Yeah, I know, not as exciting as you’d expect, especially considering the drum roll, but it really is an effect, efficient, and inexpensive option if done correctly.

So the first question you may wondering is, “what’s alternative dispute resolution?  Alternative dispute resolution, or ADR as it’s known in the legal world, is a procedure for settling disputes through means other litigation.  The alternative means you can employ to settle your dispute are numerous, but what they all boil down to is essentially resolving your dispute the old fashioned way, sitting face-to-face with the other person and hashing out your grievances.  The differences being that the negotiation is much more structured, usually overseen by one or more neutral third-parties, and generally, in the case of arbitration, are as legally binding as a court judgment without the all the extra costs.

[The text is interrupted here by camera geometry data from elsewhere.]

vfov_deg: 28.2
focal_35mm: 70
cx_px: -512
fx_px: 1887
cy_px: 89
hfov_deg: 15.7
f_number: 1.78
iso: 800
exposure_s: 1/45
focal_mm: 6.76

The two most popular forms of ADR are arbitration and mediation.

Of the two, arbitration is more similar to an actual court trial.  Parties agree beforehand to resolve their dispute and usually hire one or more arbitrators (generally they are lawyers or former judges) to present their cases to and in the end, the arbitrator(s) hand down a judgment.  This is the more popular method employed in most potential legal situations due to the fact that arbitration judgments are almost always held to be as legally binding as a court decision.  And in the case of disputes between parties of foreign nationalities, arbitration judgments are held in especially high deference by US courts.  But when considering using this method, one should also take note of the fact that arbitration judgments are generally not appealable, which means if the arbitrator rules against you or not to your satisfaction, you’re pretty much stuck with it.  Evidence discovery is usually more limited, as well, when compared to what you get with a court trial.  Also once parties agree to enter into arbitration, they generally cannot back out of it until a judgment is given unless both parties agree to no longer arbitrate.

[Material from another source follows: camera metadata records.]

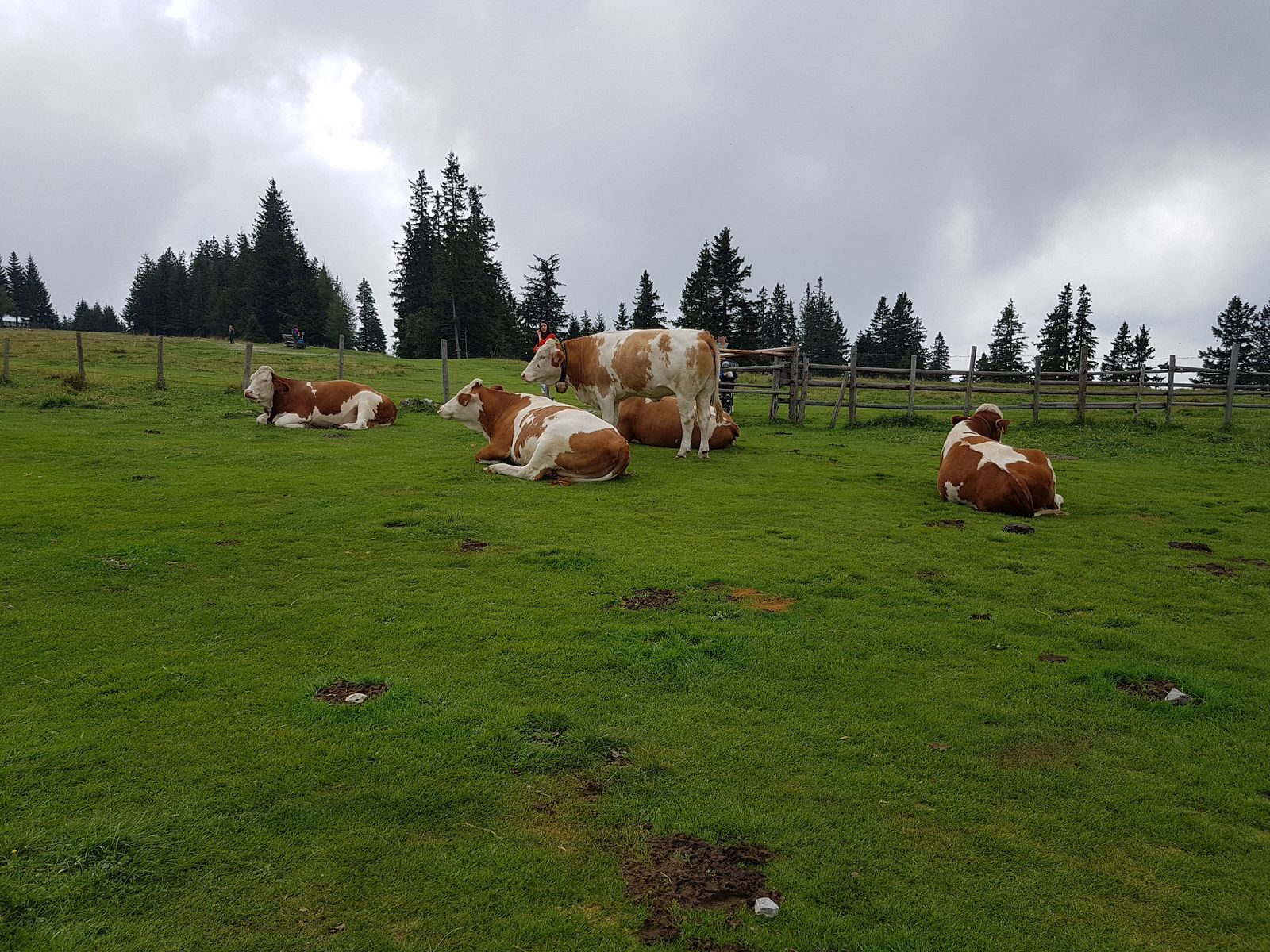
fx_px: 954
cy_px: 476
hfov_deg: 67.3
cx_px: 635
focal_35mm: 26
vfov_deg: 53.1
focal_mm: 4.2
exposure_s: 1/2480
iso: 50
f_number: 1.7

Mediation is the other most popular ADR method, particularly in divorce disputes.  Like arbitration, mediation require both parties to agree beforehand to enter this form of ADR and will hire and present their case to one or more third-parties (who are also generally lawyers or former judges).  The difference here is that the third-party is really a mediator, meaning that he or she is really there to help the two parties reach an agreement with one another, and not to hand down judgments.  The mediator can do this, however, if the parties agree to allow him or her to doo so.  In fact, the two parties can agree that the mediator has to do so dressed in parachute pants and standing on his head – assuming the mediator is willing/desperate enough for the business, of course.  Why is that?  Well, because mediation is essentially an advance contract creation session between the two parties where they can agree to do anything they want to resolve their dispute.  Mediation essentially gives the power to the parties to decide the best way to split their assets, decide who gets the kids, and so forth.  The downside is that unlike arbitration, mediation aren’t generally as legally binding.  Also, unlike arbitration, mediation can be ended by either party without the other’s consent, which means there’s a chance that the dispute won’t just be resolved, but that you could also be out for the time and money you put into employing mediation.

So next time you get the need to ditch your spouse (yeah, I know I could’ve phrased that better) try ADR.  It’s usually the cheaper and quicker way to go.  All you need is an experienced lawyer and a willingness to sit down with the other party without ripping their face off.